Copy out the listing below word for word, omitting the pictures.
··· Material provided
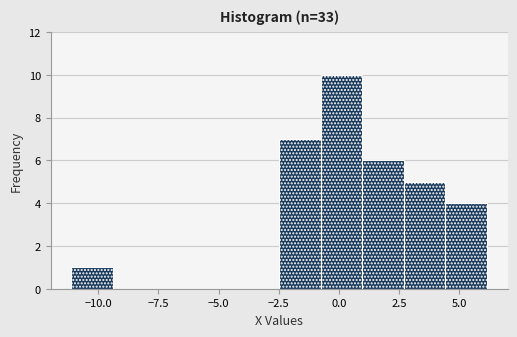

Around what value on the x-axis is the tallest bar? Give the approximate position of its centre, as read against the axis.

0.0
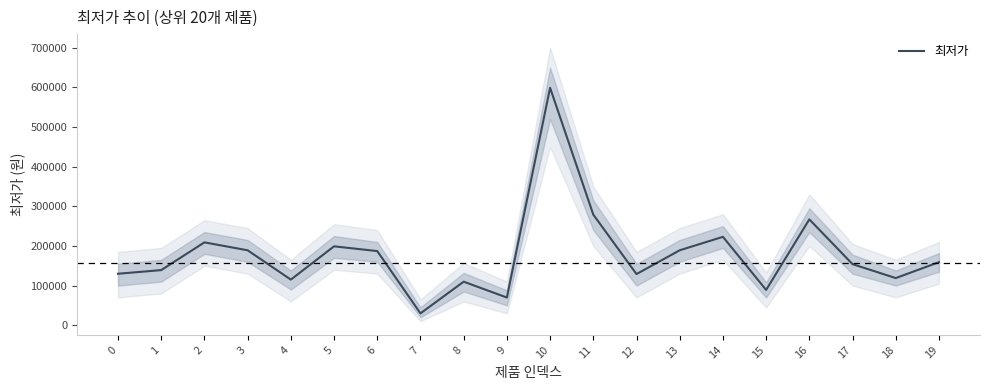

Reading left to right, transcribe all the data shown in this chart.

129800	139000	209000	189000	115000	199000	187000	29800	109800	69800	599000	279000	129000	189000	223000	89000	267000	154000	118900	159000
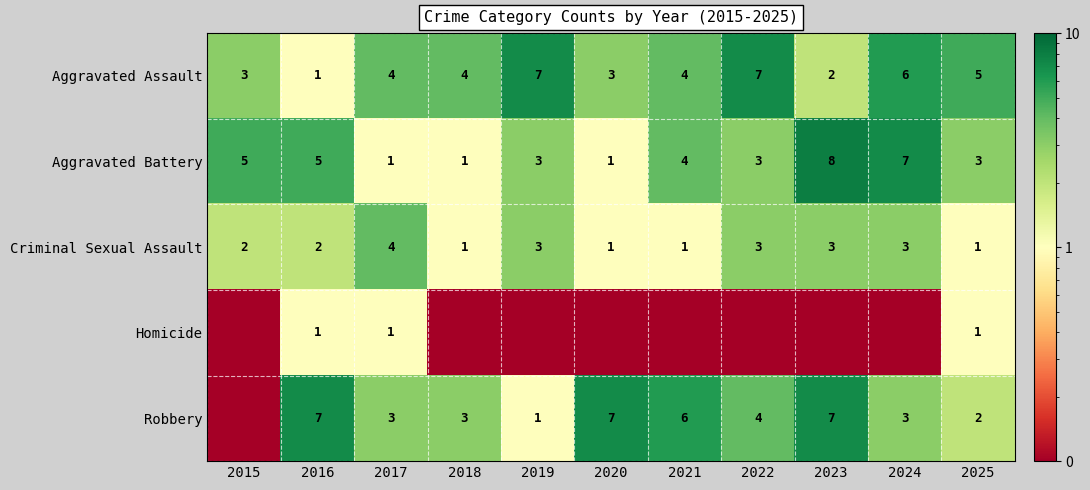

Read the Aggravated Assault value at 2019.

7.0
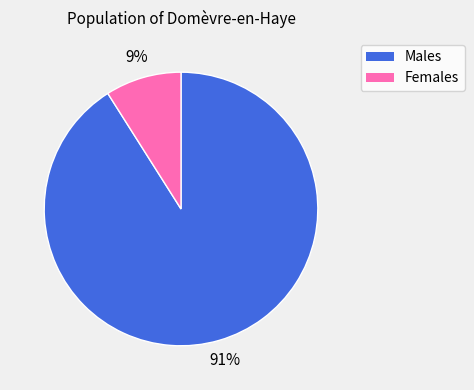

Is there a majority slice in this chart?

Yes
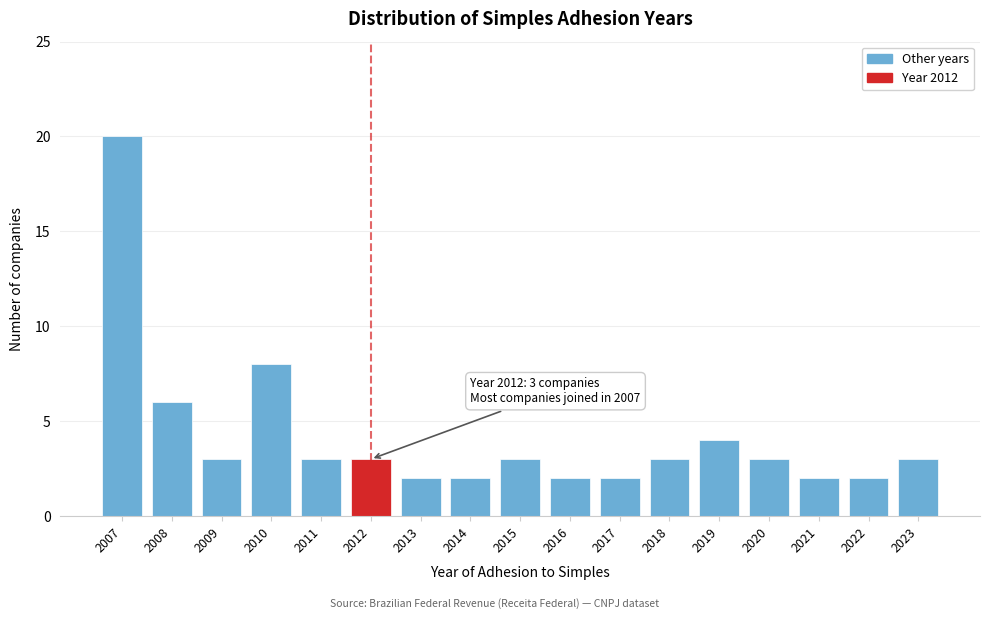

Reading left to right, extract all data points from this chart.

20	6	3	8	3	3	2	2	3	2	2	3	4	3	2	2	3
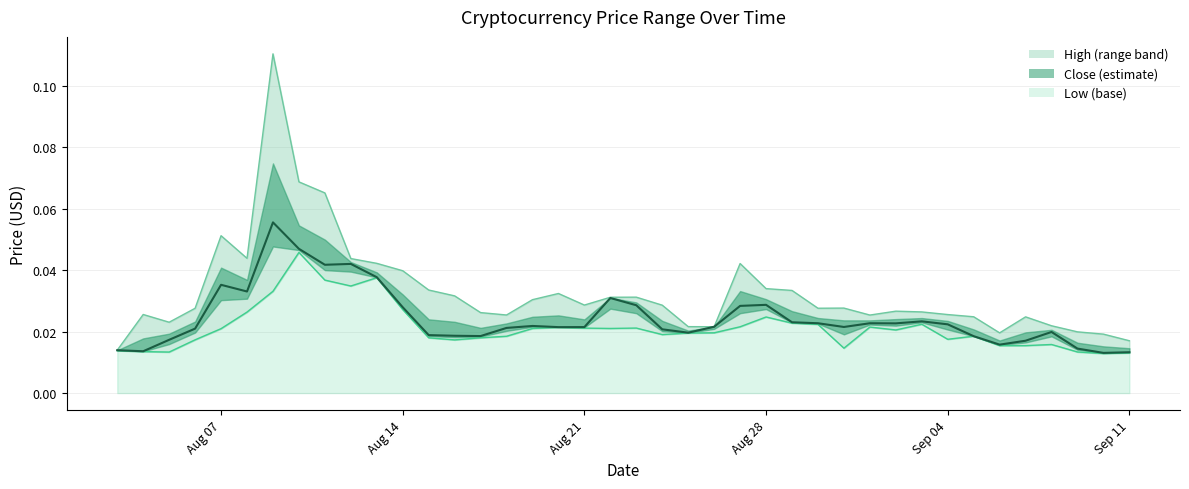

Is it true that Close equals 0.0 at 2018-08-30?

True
······
Answer for this exercise>
Around what value on the x-axis is the tallest bar? Give the approximate position of its centre, as read against the axis.

0.0

Reading left to right, transcribe all the data shown in this chart.

129800	139000	209000	189000	115000	199000	187000	29800	109800	69800	599000	279000	129000	189000	223000	89000	267000	154000	118900	159000

Read the Aggravated Assault value at 2019.

7.0

Is there a majority slice in this chart?

Yes

Reading left to right, extract all data points from this chart.

20	6	3	8	3	3	2	2	3	2	2	3	4	3	2	2	3

Is it true that Close equals 0.0 at 2018-08-30?

True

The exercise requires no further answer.